Visitar a los enfermos

Las personas mayores, muchas veces sufren caídas, se rompen algún hueso y deben ser internadas. Este era el caso de Felicitas, que yendo a hacer las compras, se tropezó con una baldosa rota y se rompió la cadera. Lleva­ba dos semanas internada en un hospital, en una habitación que tenía dos camas. Una va­cía, hasta que llegó Leo­nor. Ella también se cayó y se rompió la pierna.

Tenían más o menos la misma edad; les gusta­ban los mismos progra­mas en la tele; las dos necesitaban ayuda para levantarse, para ir al ba­ño, para hacer los ejer­cicios... pero eran muy diferentes. Felicitas pro­testaba por todo, trataba a los enfermeros de mal modo y se quejaba de la comida. Leonor era agradecida, sonriente y llegado el caso de te­ner que protestar, elegía formas agradables; sabía cómo hacerse oír cuando necesitaba al­go. Los enfermeros acudían rápidamente a su llamada, porque sabían que había un motivo serio. Esta diferencia en la forma de ser, no ayudaba a que las mujeres se llevaran bien. Tampoco se peleaban; tenían un trato formal. Se saludaban a la mañana, se preguntaban cómo habían pasado la noche, compartían el diario y... nada más.

Felicitas veía que a su vecina la visitaba todos los días una sobrina.

—Tía, buen día, qué alegría verla tan bien. Hoy le traje una revista que le gusta. ¿Cómo anda esa piernita? —decía cada vez que lle­gaba, siempre con una sonrisa.

A Felicitas la cuidaban sus hijos y una nue­ra que, como trabaja a la vuelta, le queda de paso. Sus hijos se turnaban; corrían todo el día para no dejarla sola en las comidas, estar presentes en los partes médicos y seguir la evolución de la fractura. Ellos hacían un gran es­fuerzo, por el trabajo que cada uno tenía y porque tenían hijos pequeños. Organizaron una cadena de responsabilidades y siempre cumplían con los horarios a pesar del cansancio u otras obliga­ciones.

Sin embargo, Felicitas en­vidiaba a su vecina; envi­diaba su sobrina joven y siempre dispuesta.

Leonor se recuperó rápidamente y le dieron el alta.

—Usted se va tan rápido porque su sobrina la ha ayudado mucho. Es muy afortunada, le di­jo mientras Leonor esperaba al camillero que la llevaría en ambulancia a su casa.

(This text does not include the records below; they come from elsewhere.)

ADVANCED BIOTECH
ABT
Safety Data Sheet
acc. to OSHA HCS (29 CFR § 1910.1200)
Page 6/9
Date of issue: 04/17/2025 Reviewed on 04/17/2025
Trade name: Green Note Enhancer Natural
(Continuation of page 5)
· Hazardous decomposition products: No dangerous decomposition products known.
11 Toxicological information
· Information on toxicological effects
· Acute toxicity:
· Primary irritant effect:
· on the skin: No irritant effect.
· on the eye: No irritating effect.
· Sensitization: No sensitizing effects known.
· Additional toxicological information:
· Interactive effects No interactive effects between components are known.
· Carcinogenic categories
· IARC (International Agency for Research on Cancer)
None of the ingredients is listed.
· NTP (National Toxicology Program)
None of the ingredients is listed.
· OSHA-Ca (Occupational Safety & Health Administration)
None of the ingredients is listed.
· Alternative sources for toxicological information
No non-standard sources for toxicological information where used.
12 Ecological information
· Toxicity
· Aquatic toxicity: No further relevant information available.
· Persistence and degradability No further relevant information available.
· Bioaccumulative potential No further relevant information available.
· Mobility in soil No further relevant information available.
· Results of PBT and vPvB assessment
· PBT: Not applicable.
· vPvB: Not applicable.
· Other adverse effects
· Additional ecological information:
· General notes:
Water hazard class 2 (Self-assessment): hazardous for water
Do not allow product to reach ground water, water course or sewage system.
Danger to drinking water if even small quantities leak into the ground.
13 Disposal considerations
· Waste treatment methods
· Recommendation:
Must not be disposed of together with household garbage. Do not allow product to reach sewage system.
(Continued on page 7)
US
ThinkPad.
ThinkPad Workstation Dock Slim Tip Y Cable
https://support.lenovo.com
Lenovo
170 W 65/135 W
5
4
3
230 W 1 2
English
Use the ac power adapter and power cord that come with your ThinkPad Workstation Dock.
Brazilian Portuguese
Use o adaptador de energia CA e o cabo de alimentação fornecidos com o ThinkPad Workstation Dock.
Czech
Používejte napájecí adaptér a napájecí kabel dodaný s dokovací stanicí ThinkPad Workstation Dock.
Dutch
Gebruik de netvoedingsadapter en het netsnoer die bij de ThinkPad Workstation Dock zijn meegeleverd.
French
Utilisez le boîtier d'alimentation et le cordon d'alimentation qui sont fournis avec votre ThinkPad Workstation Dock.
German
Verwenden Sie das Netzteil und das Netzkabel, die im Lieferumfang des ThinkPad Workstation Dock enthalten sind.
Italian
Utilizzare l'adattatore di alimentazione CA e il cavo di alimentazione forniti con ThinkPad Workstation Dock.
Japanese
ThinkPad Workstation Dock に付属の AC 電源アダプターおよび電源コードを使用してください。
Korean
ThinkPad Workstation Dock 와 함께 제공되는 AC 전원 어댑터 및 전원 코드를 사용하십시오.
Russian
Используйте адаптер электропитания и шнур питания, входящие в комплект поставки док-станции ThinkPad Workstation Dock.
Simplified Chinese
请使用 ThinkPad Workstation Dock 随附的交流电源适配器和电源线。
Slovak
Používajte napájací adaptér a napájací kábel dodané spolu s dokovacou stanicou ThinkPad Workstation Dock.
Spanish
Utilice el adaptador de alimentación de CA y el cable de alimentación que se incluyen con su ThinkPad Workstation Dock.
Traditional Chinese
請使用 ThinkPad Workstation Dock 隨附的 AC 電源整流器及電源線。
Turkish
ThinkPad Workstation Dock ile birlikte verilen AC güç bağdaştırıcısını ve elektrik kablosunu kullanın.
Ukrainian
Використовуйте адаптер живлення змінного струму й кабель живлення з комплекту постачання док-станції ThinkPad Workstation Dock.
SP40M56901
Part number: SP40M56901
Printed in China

—¿Suerte... qué sobrina? No entiendo.

— Esa chica que vino todos los días, que siempre le dice tía... Pero mejoró antes que yo por todo el cariño que le brinda.

Leonor era de esas personas que se enojan poco, pero cuando lo hacen... Bueno, en ese momento se enojó con su vecina de cama.

—Mire Felicitas, usted no se va a mejorar por­que está enroscada y así no puede caminar.

Durante estas dos semanas observé el trato que les daba a sus hijos y a su nuera que, aunque cansados, pasaban todos los días a darle un beso, a traerle una revista o una golosina. La chica que viene a cuidarme no es mi sobrina; ella me dice tía porque es su costumbre hablar así a todos sus pacientes, es una enfermera que paga mi hijo, al cual usted no conoce porque vive lejos y no viajó para verme. Si hubiera puesto el mismo es­fuerzo que hizo en envidiarme, para mejo­rarse, ahora estaría en su casa, disfrutando de su maravillosa familia.

En ese momento llegó el camillero y Leonor se fue en silencio, sin mirar hacia atrás.

Esa tarde, Felicitas recibió a su hija con una gran sonrisa. Su familia, en la medida de sus posibilidades, se esforzaba y dejaba de aten­der sus propias cosas para acompañarla. Los médicos se sorprendieron al ver que en po­cos días mejoró más que en un mes.

Cada uno de nosotros tiene una tarea, una misión. Nadie puede ser reemplazado por otro. Lo que uno no hace, no lo hará nadie, por lo menos de la misma forma.

Jesús es el que nos ilumina, nos da la vista para ver, para descubrir qué espera Dios de nosotros. Nos alumbra para que veamos el camino hacia la felicidad, el bien común y la paz.